Secularism and modern forms of paganism are quickly rising as the expected and respected alternatives to Christianity.

And while Christians are notorious for predicting that persecution is just around the corner, it is not irrational to foresee increasing challenges and increasing difficulties coming to those who faithfully live and worship as Christians.

Alistair Begg’s new book, Brave by Faith: God-Sized Confidence in a Post-Christian World, is a call for Christians to live with courage and boldness in this new culture.

“In reality, for us in the English-speaking West,” he says,

“this world has tended to feel very much like home, and our treasures have been right before our eyes. But now we are finally facing the fact that this broken, sinful world in which we live is not actually our home—that what the Bible says concerning believers in this world is really true: that we really are aliens and that we really are strangers.”

And while this has always been the case, it has been obscured by the size of the church, the power of the church, and the legal protections afforded to it.

In 7 relatively brief chapters, Begg provides an exposition of the first 7 chapters of Daniel, applying the text specifically to the challenges of living in the modern West.

In the first chapter he encourages Christians to know their lines, to consider where society will demand we compromise and to know where we stand on those issues.

In the second chapter he encourages them to keep their confidence, to remember that God is sovereign and that history unfolds only under his control.

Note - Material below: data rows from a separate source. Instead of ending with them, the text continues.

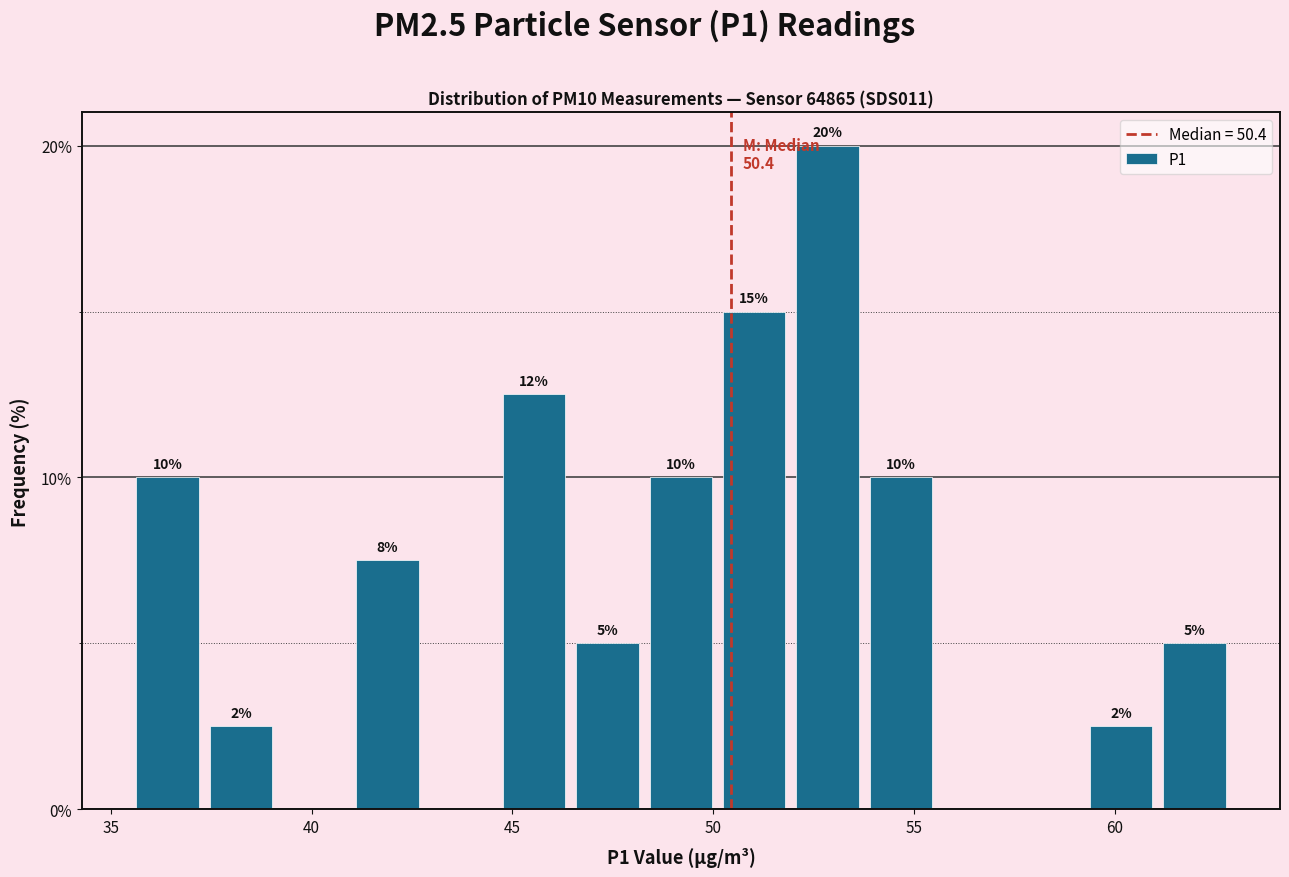

Around what value on the x-axis is the tallest bar? Give the approximate position of its centre, as read against the axis.

53.0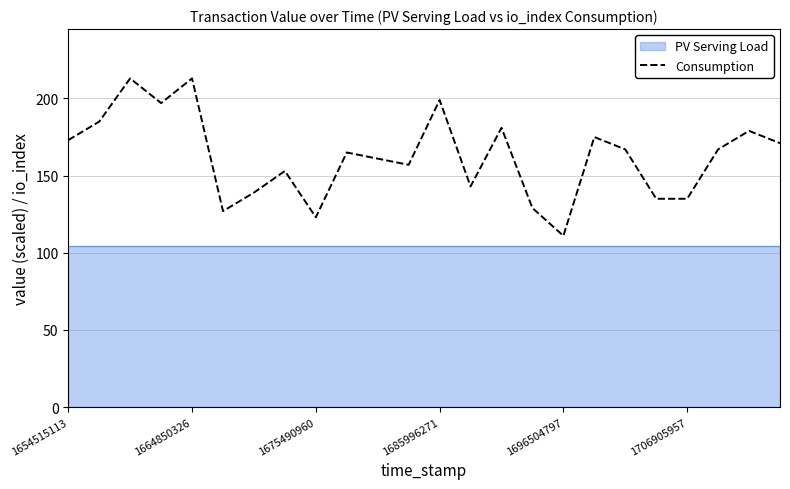

Is it true that Consumption equals 199 at 1685996271?

True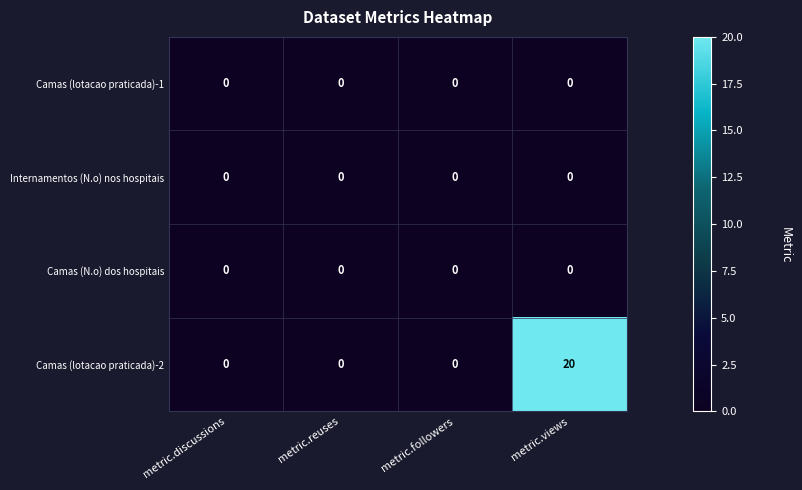

At how many categories does at least one series exceed 16?

1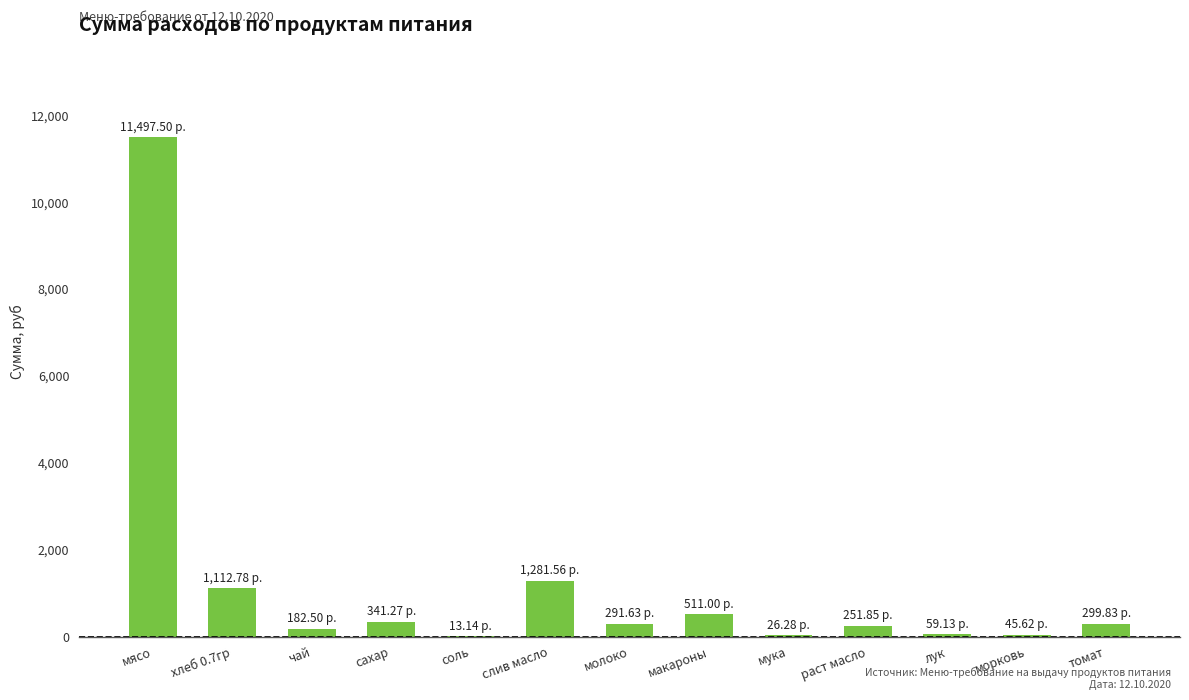

Which has a higher value, чай or хлеб 0.7гр?

хлеб 0.7гр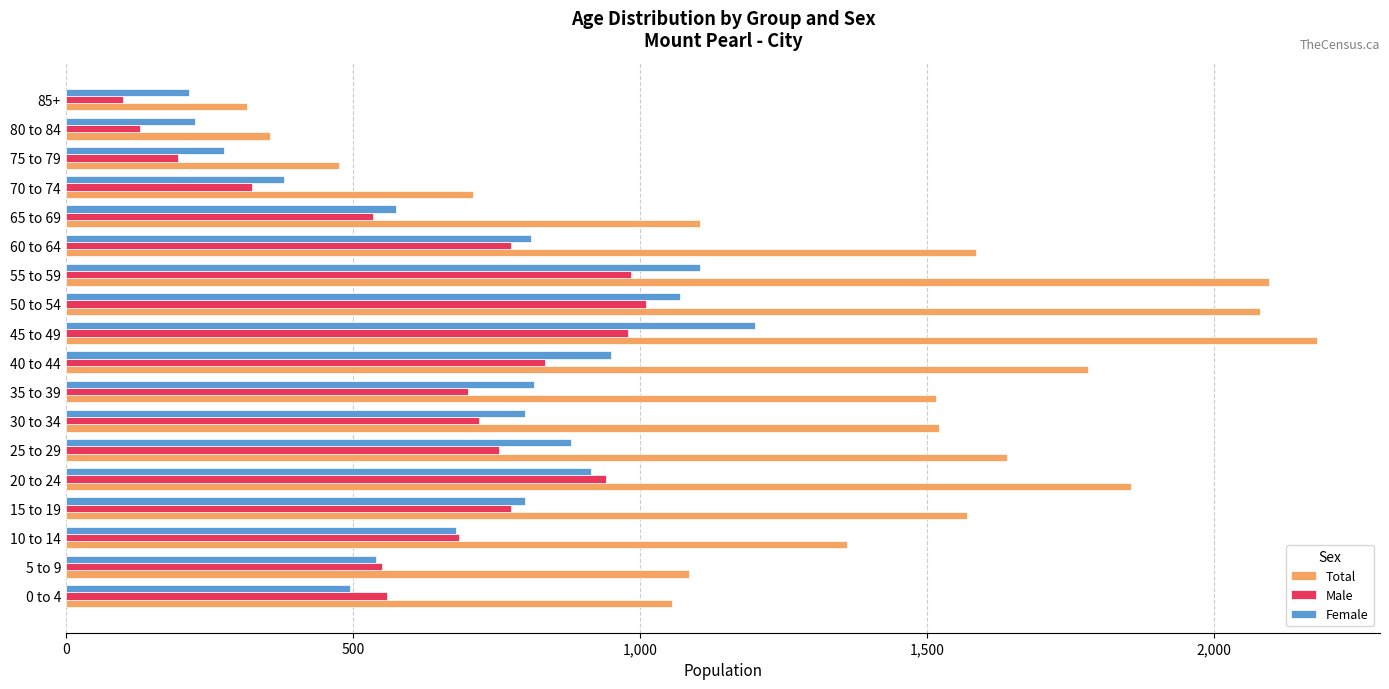

What is the maximum value for Total?

2180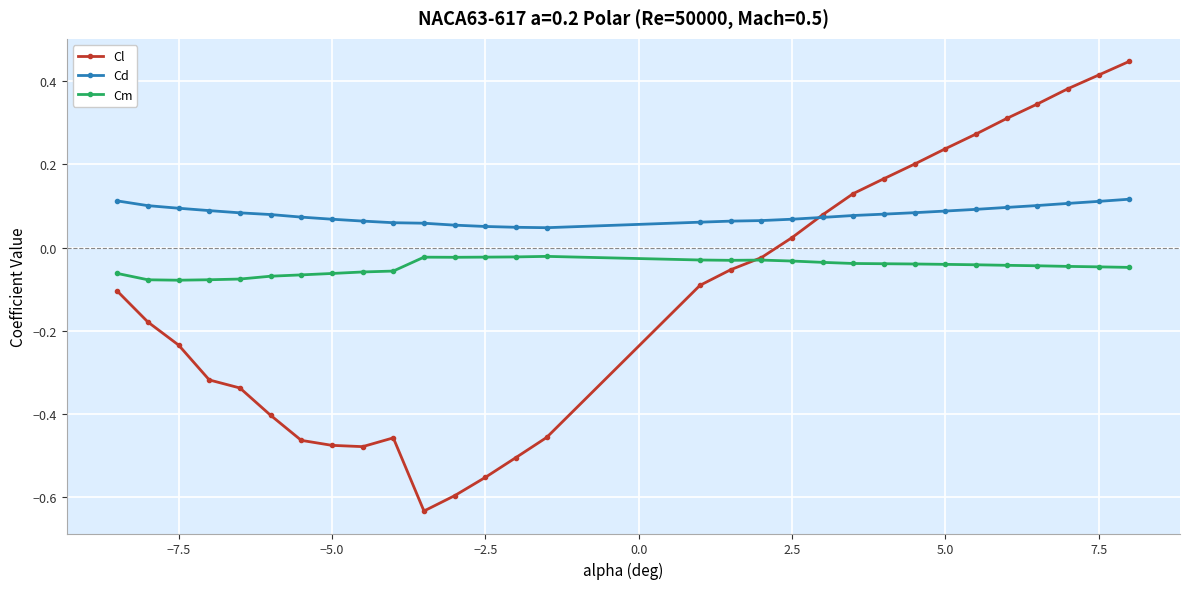

How many intersections are there between Cd and Cl?

1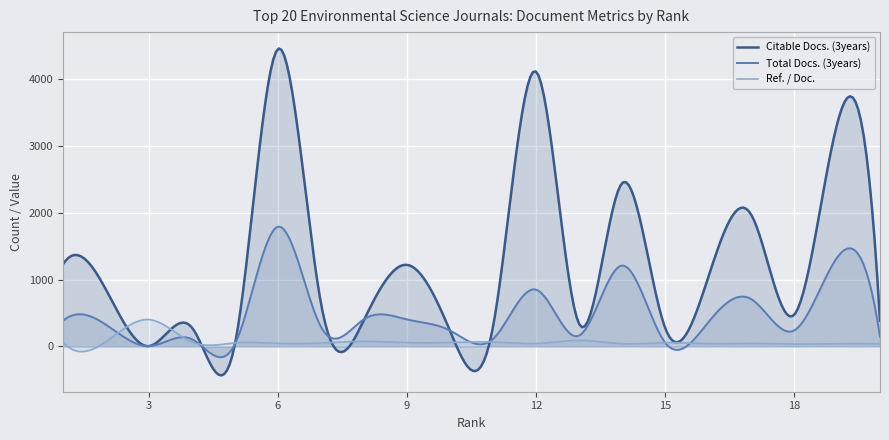

What is the difference between the maximum and minimum values in the Citable Docs. (3years) series?

4889.0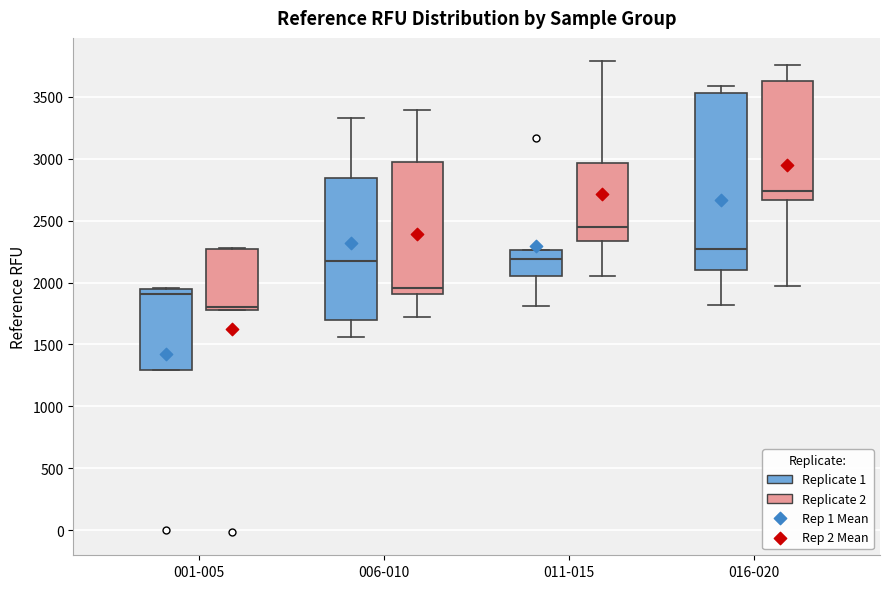

Reading left to right, transcribe this box plot: for each box, give where its median line is, the range the box spans, and where its two whiskers end, as read against the y-axis. The values are not printed on the chart, so give them approximately, as read against the axis.

001-005 (Replicate 1): median 1900, box 1300 to 1950, whiskers 1300 to 1950
001-005 (Replicate 2): median 1800 (just above the box's lower edge), box 1800 to 2250, whiskers 1800 to 2300
006-010 (Replicate 1): median 2150, box 1700 to 2850, whiskers 1550 to 3350
006-010 (Replicate 2): median 1950, box 1900 to 2950, whiskers 1700 to 3400
011-015 (Replicate 1): median 2200, box 2050 to 2250, whiskers 1800 to 2250
011-015 (Replicate 2): median 2450, box 2350 to 2950, whiskers 2050 to 3800
016-020 (Replicate 1): median 2250, box 2100 to 3550, whiskers 1800 to 3600
016-020 (Replicate 2): median 2750, box 2650 to 3650, whiskers 1950 to 3750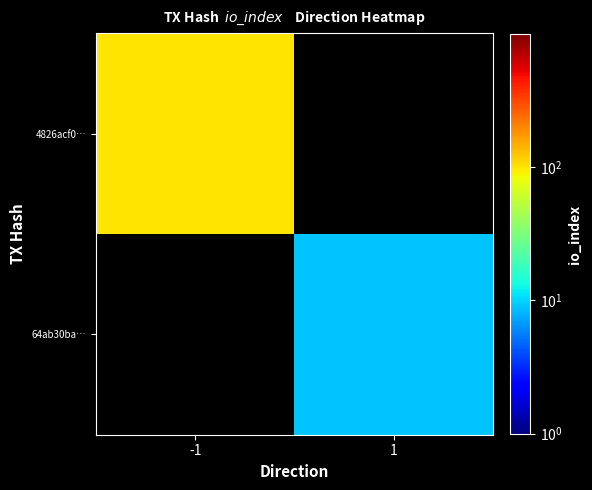

Rank the categories by 64ab30ba… value from highest to lowest.

-1, 1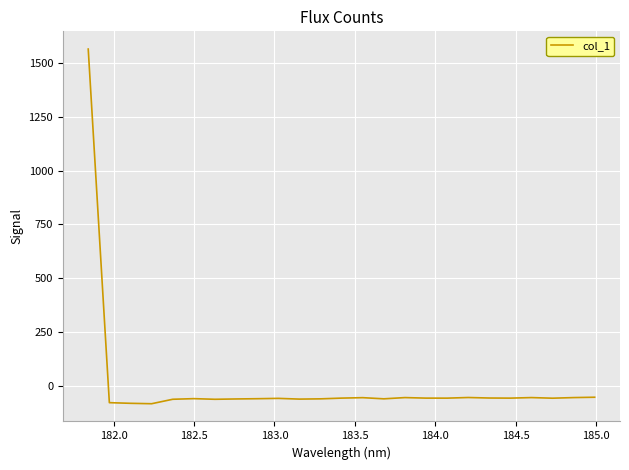

What is the smallest value displayed?

-84.3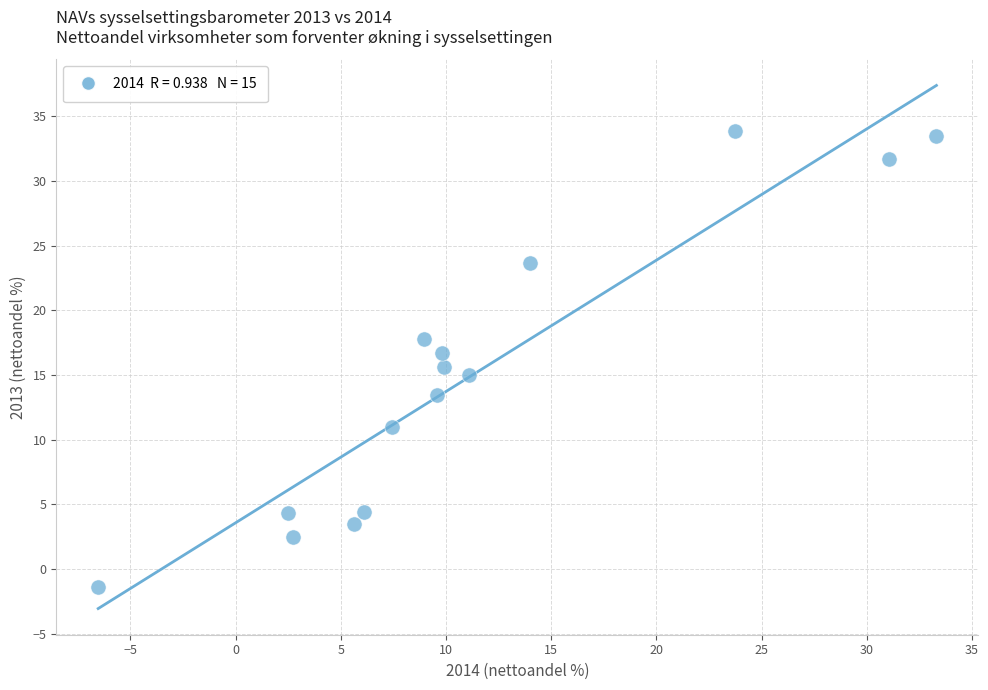

What is the range of X values (max minus min)?

39.8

As he continues, he calls Christians to obey God despite difficult and unjust consequences, to speak out with the good news of the gospel, to see through the glitter of society’s idolatries, and to serve well and stand firm in lives that seem very ordinary. He concludes with a reminder that God has promised he will win in the end and that, truly, Christ has already conquered.

Though Brave by Faith is only a short book, it packs a punch. It calls Christians to live in a distinctly Christian way in a distinctly unChristian culture.

It gives us the wisdom we need and the confidence we may lack to face the challenge of a society that is turning not only away from us, but is even turning against us. For, as we learn, others have faced this challenge in the past and honored God through it.